Remembering E. E. Cummings, or e e cummings, whichever you prefer
Edward Estlin Cummings was born at Cambridge, Massachusetts on this day in 1894. Growing up in a literate and liberal home, he was writing poetry by age ten. He attended Cambridge Latin High School and received both BA and MA from Harvard. His poetry appeared in publications of both schools. He volunteered as an ambulance driver in World War I, but orders were misplaced and he spent several weeks enjoying Paris before being put to work. His pacifist convictions led to his arrest on charges of espionage, and he spent the rest of his tour in a detention camp. He is mostly known for his poetry, specifically that he took an unusual approach to capitalization, punctuation, and spacing of the text on the page, although he never took the capital letters out of his name as many have used it. He was also a novelist, essayist, playwright, and painter.

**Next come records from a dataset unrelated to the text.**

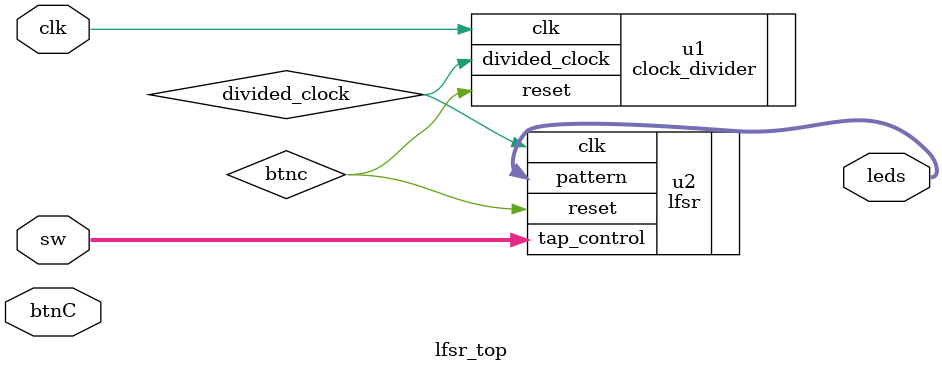
<source format=v>
module lfsr_top
(
    input clk,
    input btnC,
    input [15:0] sw,

    output [15:0] leds,
);

wire divided_clock;

clock_divider u1 
(
    .clk(clk),
    .reset(btnc),
    .divided_clock(divided_clock),
);

lfsr u2
(
    .clk(divided_clock),
    .reset(btnc),
    .tap_control(sw[15:0]),
    .pattern(leds[15:0])
);

endmodule
</source>
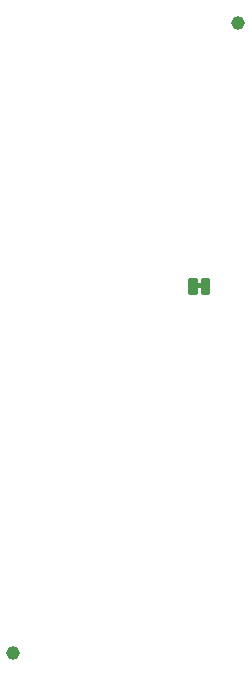
<source format=gbs>
G04 EAGLE Gerber RS-274X export*
G75*
%MOMM*%
%FSLAX34Y34*%
%LPD*%
%INSoldermask Bottom*%
%IPPOS*%
%AMOC8*
5,1,8,0,0,1.08239X$1,22.5*%
G01*
%ADD10C,0.251966*%
%ADD11C,1.152400*%

G36*
X299150Y347357D02*
X299150Y347357D01*
X299216Y347359D01*
X299259Y347377D01*
X299306Y347385D01*
X299363Y347419D01*
X299423Y347444D01*
X299458Y347475D01*
X299499Y347500D01*
X299541Y347551D01*
X299589Y347595D01*
X299611Y347637D01*
X299640Y347674D01*
X299661Y347736D01*
X299692Y347795D01*
X299700Y347849D01*
X299712Y347886D01*
X299711Y347926D01*
X299719Y347980D01*
X299719Y350520D01*
X299708Y350585D01*
X299706Y350651D01*
X299688Y350694D01*
X299680Y350741D01*
X299646Y350798D01*
X299621Y350858D01*
X299590Y350893D01*
X299565Y350934D01*
X299514Y350976D01*
X299470Y351024D01*
X299428Y351046D01*
X299391Y351075D01*
X299329Y351096D01*
X299270Y351127D01*
X299216Y351135D01*
X299179Y351147D01*
X299139Y351146D01*
X299085Y351154D01*
X295275Y351154D01*
X295210Y351143D01*
X295144Y351141D01*
X295101Y351123D01*
X295054Y351115D01*
X294997Y351081D01*
X294937Y351056D01*
X294902Y351025D01*
X294861Y351000D01*
X294820Y350949D01*
X294771Y350905D01*
X294749Y350863D01*
X294720Y350826D01*
X294699Y350764D01*
X294668Y350705D01*
X294660Y350651D01*
X294648Y350614D01*
X294648Y350611D01*
X294649Y350574D01*
X294641Y350520D01*
X294641Y347980D01*
X294652Y347915D01*
X294654Y347849D01*
X294672Y347806D01*
X294680Y347759D01*
X294714Y347702D01*
X294739Y347642D01*
X294770Y347607D01*
X294795Y347566D01*
X294846Y347525D01*
X294890Y347476D01*
X294932Y347454D01*
X294969Y347425D01*
X295031Y347404D01*
X295090Y347373D01*
X295144Y347365D01*
X295181Y347353D01*
X295221Y347354D01*
X295275Y347346D01*
X299085Y347346D01*
X299150Y347357D01*
G37*
D10*
X299583Y355102D02*
X305191Y355102D01*
X305191Y343398D01*
X299583Y343398D01*
X299583Y355102D01*
X299583Y345792D02*
X305191Y345792D01*
X305191Y348186D02*
X299583Y348186D01*
X299583Y350580D02*
X305191Y350580D01*
X305191Y352974D02*
X299583Y352974D01*
X294777Y355102D02*
X289169Y355102D01*
X294777Y355102D02*
X294777Y343398D01*
X289169Y343398D01*
X289169Y355102D01*
X289169Y345792D02*
X294777Y345792D01*
X294777Y348186D02*
X289169Y348186D01*
X289169Y350580D02*
X294777Y350580D01*
X294777Y352974D02*
X289169Y352974D01*
D11*
X139700Y38100D03*
X330200Y571500D03*
M02*

</source>
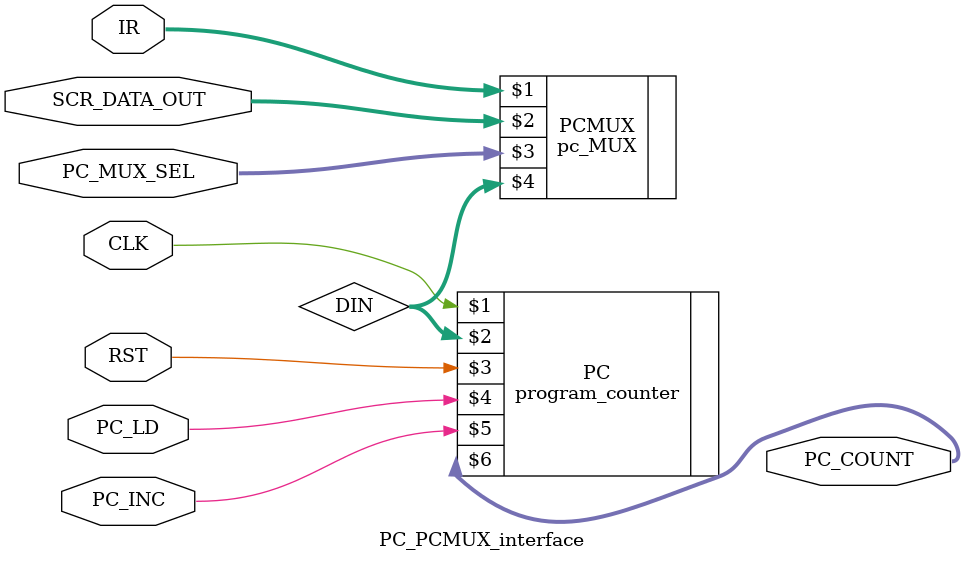
<source format=sv>
`timescale 1ns / 1ps

module PC_PCMUX_interface(
    input CLK,  // clock signal
    input RST, 
    input PC_LD,
    input PC_INC,
    input [9:0] IR, 
    input [9:0] SCR_DATA_OUT,
    input [1:0] PC_MUX_SEL,
    output logic [9:0] PC_COUNT
    );
    logic [9:0] DIN;
    
    pc_MUX PCMUX(
        IR,
        SCR_DATA_OUT,
        PC_MUX_SEL,
        DIN);
          
    program_counter PC(
        CLK,
        DIN,
        RST,
        PC_LD,
        PC_INC,
        PC_COUNT);
                
endmodule

</source>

“To be nobody but yourself in a world which is doing its best, night and day, to make you everybody else means to fight the hardest battle which any human being can fight; and never stop fighting.”
“I'd rather learn from one bird how to sing than to teach ten thousand stars how not to dance.”
“A wind has blown the rain away and blown the sky away and all the leaves away, and the trees stand. I think, I too, have known autumn too long.”
“for whatever we lose (like a you or a me) it's always ourselves we find in the sea”
“I thank you God for this most amazing day, for the leaping greenly spirits of trees, and for the blue dream of sky and for everything which is natural, which is infinite, which is yes.”
“The world is mud-luscious and puddle-wonderful.”